Racial inequalities in health: Framing future research
Introduction
Substantial time and resources have been devoted to the study of racial inequalities in health. Indeed, the public health and social science literatures have documented racial inequalities across numerous health behaviors and mental and physical health outcomes (Beck et al., 2014, Bollini and Siem, 1995, Cardoso et al., 2005, Chor, 2013, Fiscella et al., 2000; Yin Paradies et al., 2008, Smith et al., 2000; David R. Williams, 2008; David. R. Williams et al., 1997, Winkleby et al., 1998). However, empirical research examining the root sources of these inequalities is still in its infancy (Phelan and Link, 2015). While a growing literature considers the link between racism – broadly conceptualized – and health inequalities, much of this work focuses on discrimination or prejudice in interpersonal interactions as the primary driver of these inequalities (Harris et al., 2006, Krieger, 2014, Lewis et al., 2015, Priest et al., 2013; David R. Williams and Mohammed, 2009). There has been and continues to be a need for more research on cultural and structural forms of racism as fundamental drivers of racial health inequalities (Bailey et al., 2017, Dressler et al., 2005, Essed and Goldberg, 2002, Gee and Ford, 2011, Mullings, 2005, Nazroo, 2003, Phelan and Link, 2015, Viruell-Fuentes et al., 2012; David R. Williams and Mohammed, 2013).
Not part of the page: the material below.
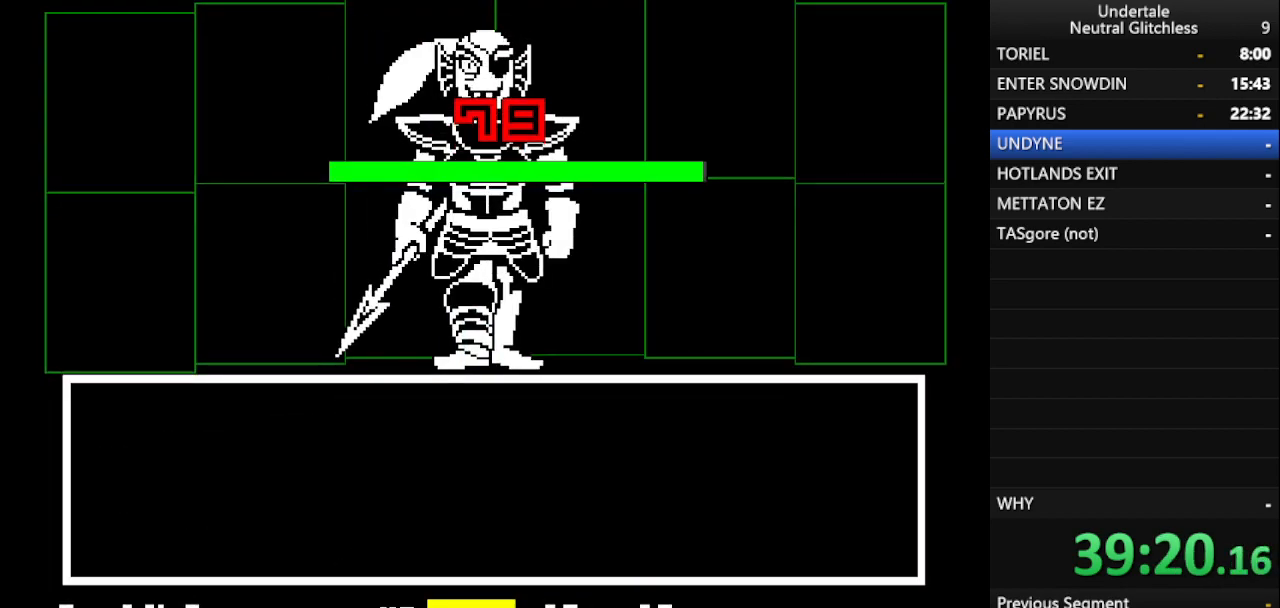
{"keys": ["shift"], "events": [[17, "return", "down"], [67, "return", "up"], [100, "shift", "down"], [150, "return", "down"], [250, "return", "up"], [300, "shift", "up"], [333, "return", "down"], [383, "return", "up"], [433, "shift", "down"]]}
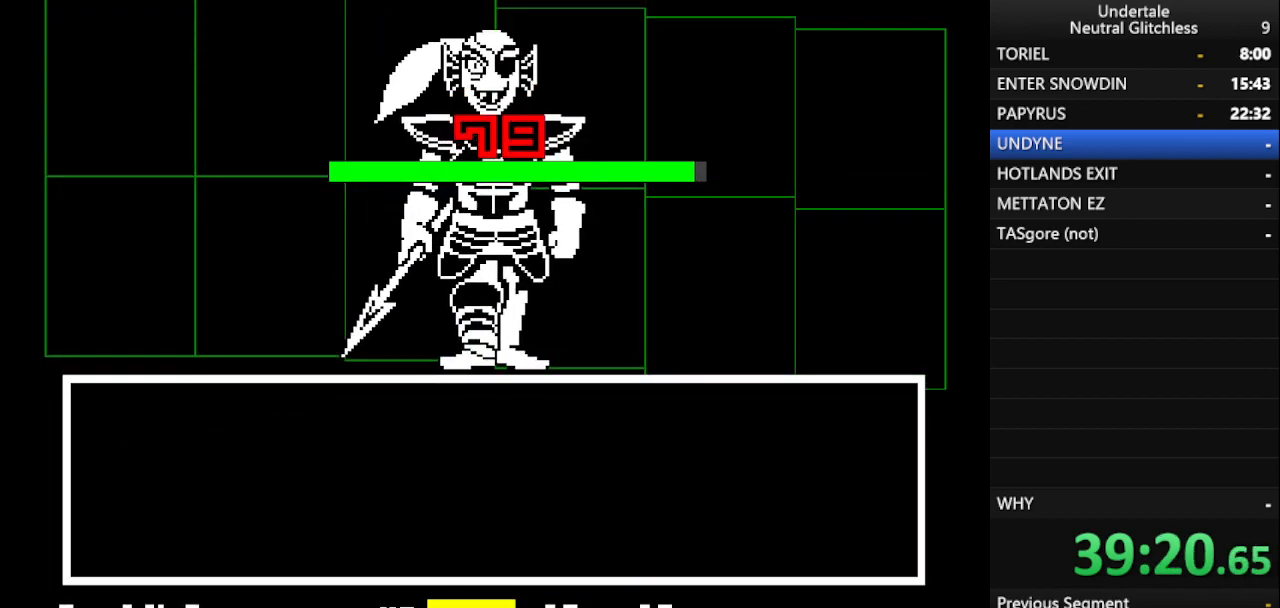
{"keys": [], "events": [[17, "return", "down"], [17, "shift", "up"], [117, "return", "up"], [117, "shift", "down"], [217, "return", "down"], [217, "shift", "up"], [317, "return", "up"], [367, "shift", "down"], [417, "return", "down"], [450, "shift", "up"], [500, "return", "up"]]}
This Special Issue on Racism and Health Inequalities provides a sample of innovative work and empirical evidence from Australia, Brazil, New Zealand, and the United States. The 23 papers in this collection encompass qualitative and quantitative methods and multiple scientific disciplines. Furthermore, they collectively underscore the potential for innovative public health research on cultural and structural racism, but also highlight a number of challenges to confront as we continue to advance scientific knowledge within this area.
This introduction will synthesize the ways in which this collection advances understanding of the importance of cultural and structural racism for racial health inequalities. While public health scholars have also recently written on this topic (Bailey et al., 2017, Gee and Ford, 2011, Viruell-Fuentes et al., 2012), we integrate multiple social science literatures to emphasize that all research on racial health inequalities must be founded upon sound guiding frameworks based on cultural and structural racism. Specifically, we synthesize the evidence from conceptual and empirical models that: (a) indicate structural racism as the actualization of cultural racism (Dressler et al., 2005, Fassin, 2004; J. M. Jones, 1997, Lamont et al., 2014, Mullings, 2005, Silverstein, 2005); and (b) employ approaches consistent with critical race theory (Bell, 1987, Bell, 1992, Ford and Airhihenbuwa, 2010b). Because these components are crucial to yet often missing from racial health inequalities discourse, we outline two recommendations for future work that stem from these two areas of emphasis. These recommendations aim to continue and strengthen the shift from a biomedical/risk factor model that documents the health behaviors, experiences, and outcomes of marginalized racial groups, to a broad, systemic view that situates these inequalities within the social, economic, and political structures of societies that maintain the dominance of a single racial group.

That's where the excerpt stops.